36 The use of NBI is not routine in clinical practice, and many g

36 The use of NBI is not routine in clinical practice, and many gastroenterologists remain unfamiliar with its use. For NBI to be widely applied to polyp differentiation in the community, several criteria must be fulfilled including: (i) good interobserver agreement and specified endoscopic criteria for histology; (ii) development of teaching tools for learning NBI; and (iii)

demonstration that practicing endoscopists can acquire skills using NBI. Two prospective observational single-centre studies have shown that short NBI training sessions were effective for physicians with varying levels of endoscopic experience in distinguishing between hyperplastic and adenomatous polyps on NBI.37,38 Most studies that have reported on interobserver agreement selleckchem in polyp differentiation have provided insufficient details on the methodology.29,32 East et al. showed moderate-to-good agreement for Kudo pit pattern (k-value 0.48) and vascular pattern intensity (k-value 0.64) in the FK228 mw assessment of 32 polyps by two observers.12 Rastogi et al. recently reported no significant difference in the kappa value for interobserver

prediction for polyp type on NBI between experienced and less experienced gastroenterologists.39 In a prospective study involving less-experienced endoscopists (colonoscopy > 5 years but no experience with NBI) and highly experienced endoscopists (routinely PI-1840 used NBI for > 5 years), the diagnostic accuracy of polyps based on Sano and Kudo classification systems using NBI with high magnification improved in the less experienced endoscopist group to levels equivalent to that of the highly experienced endoscopists group after expanded training.40 These results suggested that NBI can be effectively learnt with dedicated training.
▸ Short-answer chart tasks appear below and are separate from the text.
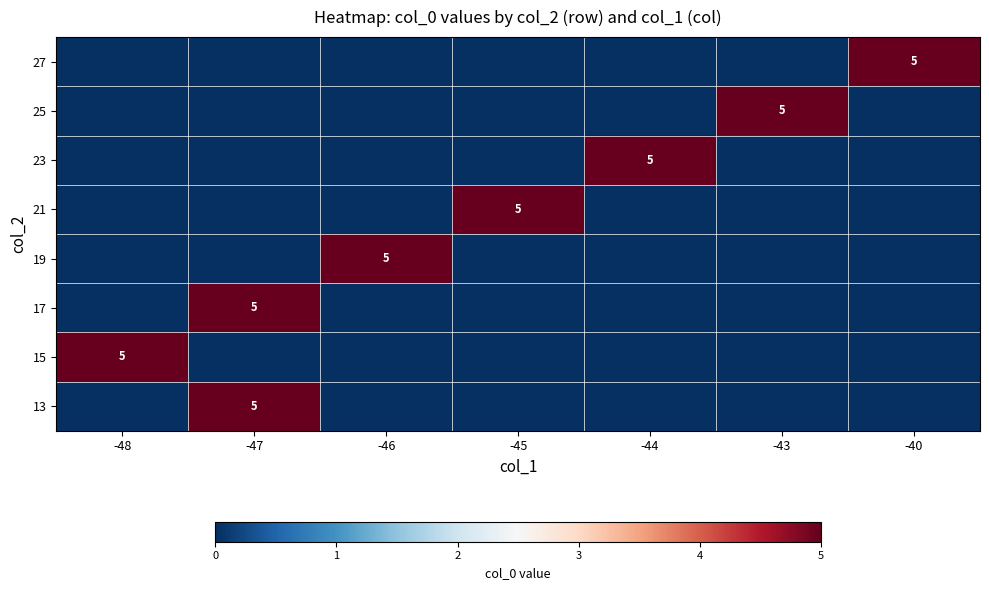

True or false: 27 has a value of 5 at -40.

True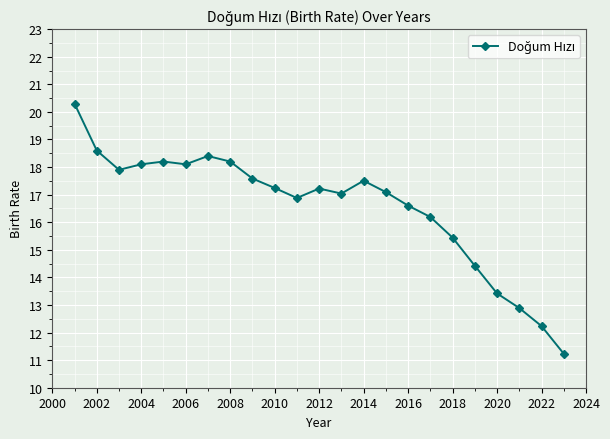

Count the number of categories in the chart.

23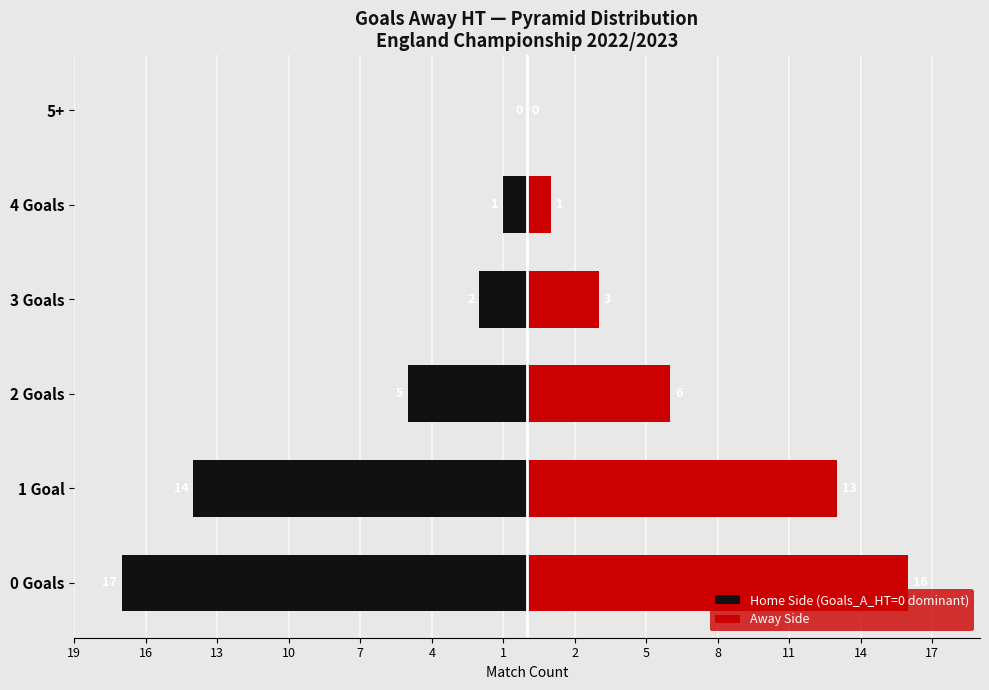

Does the chart contain any negative values?

Yes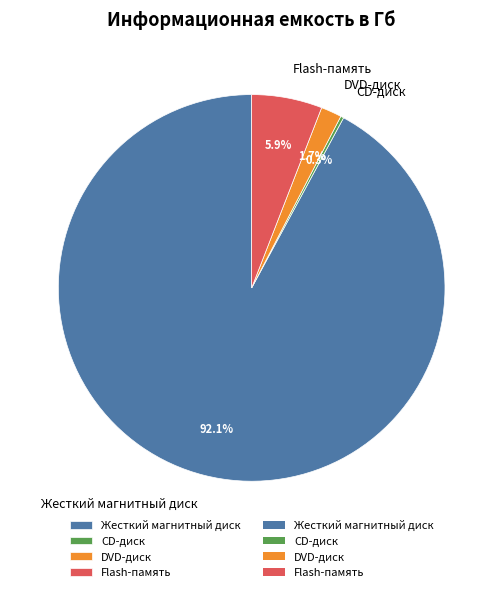

What percentage do DVD-диск and Flash-память together represent?

7.6%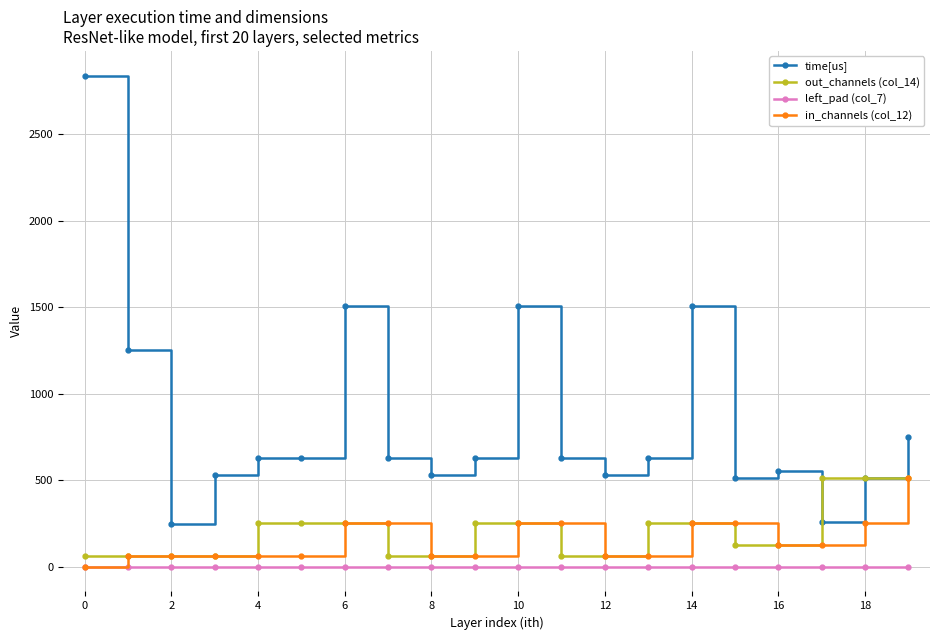

Which series has the widest spread of values?

time[us]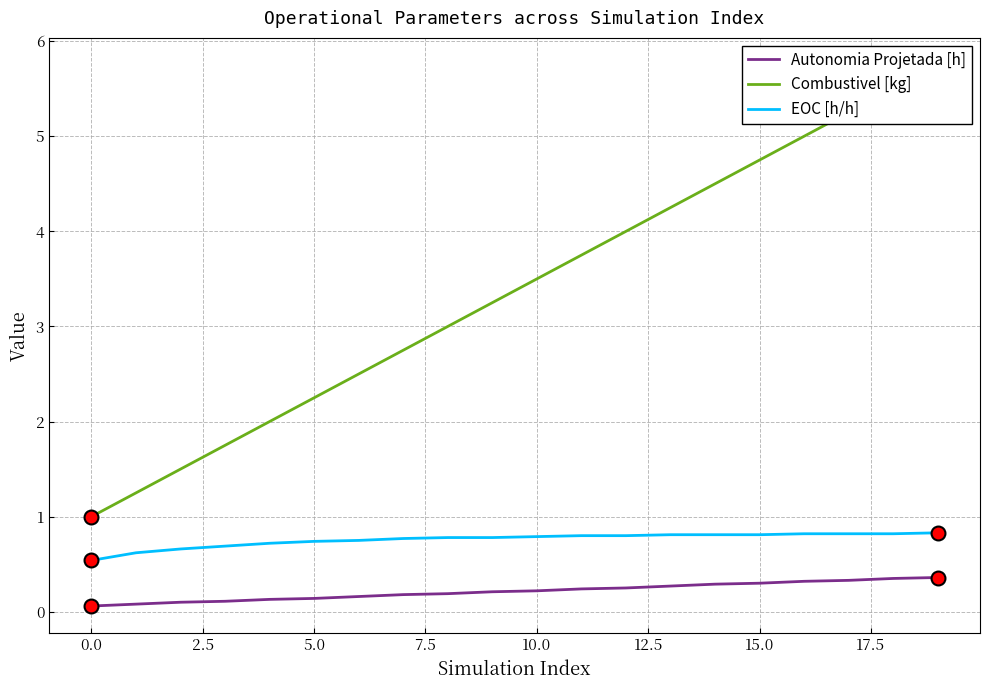

True or false: Combustivel [kg] and Autonomia Projetada [h] intersect in this chart.

False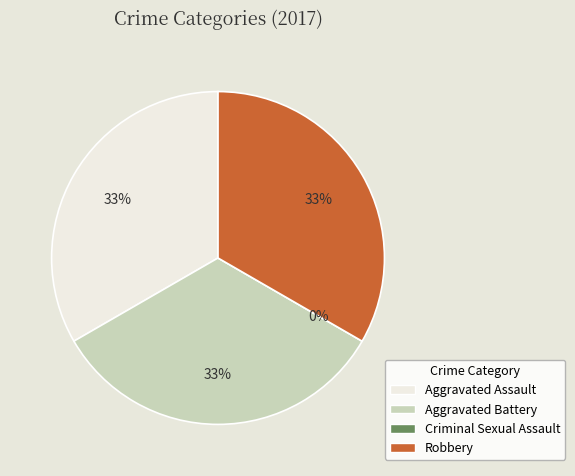

Does Aggravated Assault represent more than half of the total?

No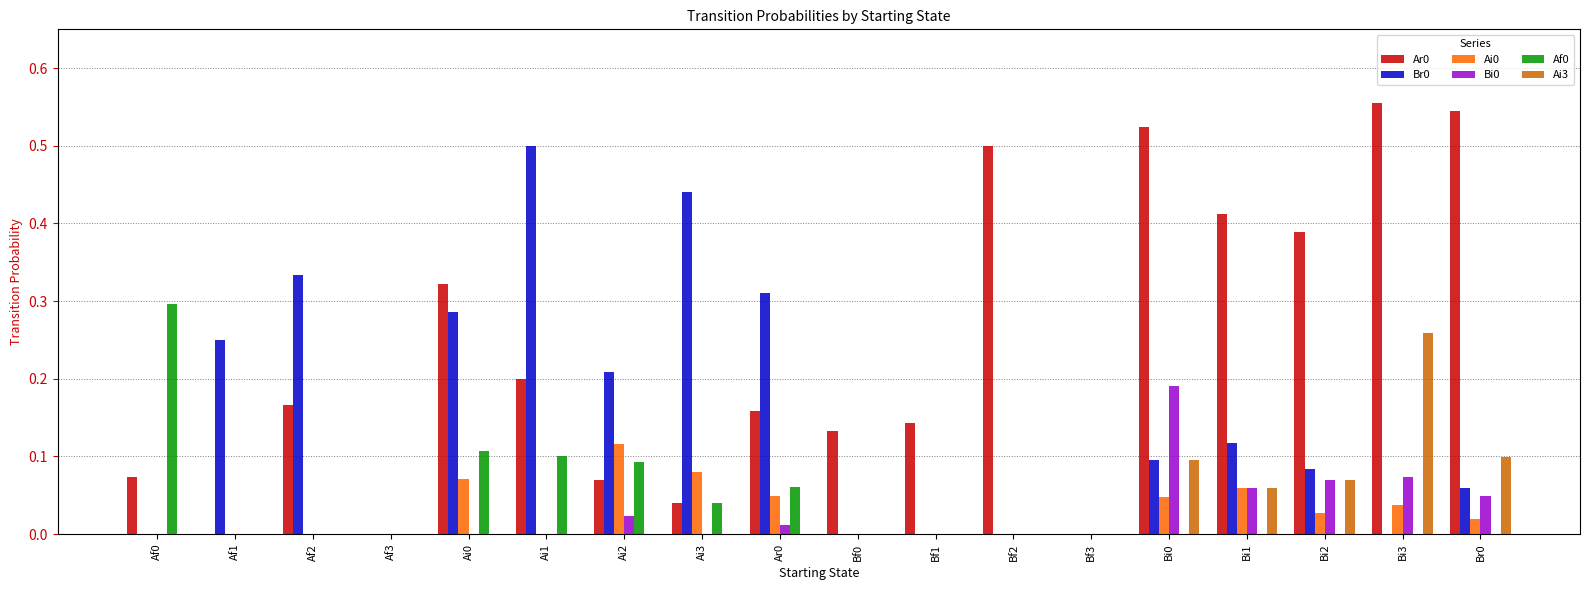

What is the total value across all series at Bi3?

0.9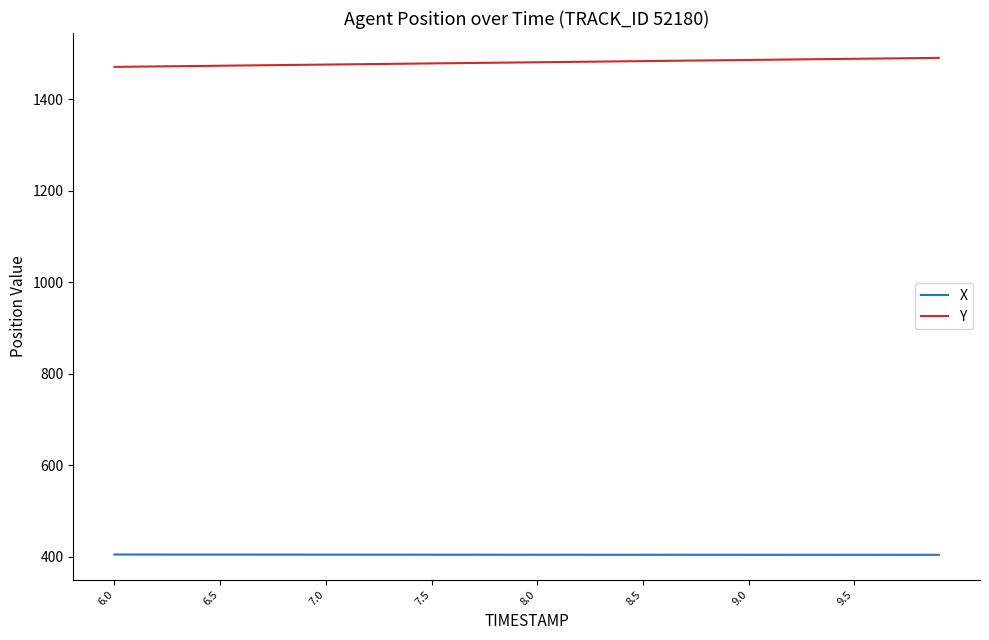

Rank the series by their maximum value, from lowest to highest.

X, Y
Further studies should assess the impact of training on in vivo histological prediction during live colonoscopy and whether improvement can be sustained over time. Unlike chromoendoscopy, the NBI system is convenient because it features a simple one-touch

button for changing from white light to NBI and does not require indigocarmine dye spraying. The procedure entails minimal time implications and little additional cost to the procedure. It is currently too early to conclude whether chromoendoscopy will be replaced by NBI. Randomized controlled studies have shown that chromoendoscopy improved the detection of flat and small adenomatous polyps3,41,42 and neoplasia in ulcerative colitis. However due to the increased procedure time, higher cost and labor-intensive procedure, chromoendoscopy has not been implemented in routine practice.43 Although NBI can potentially provide accurate definition of vascular structures in the colon and represents an attractive substitute for chromoendoscopy, several questions remain unanswered.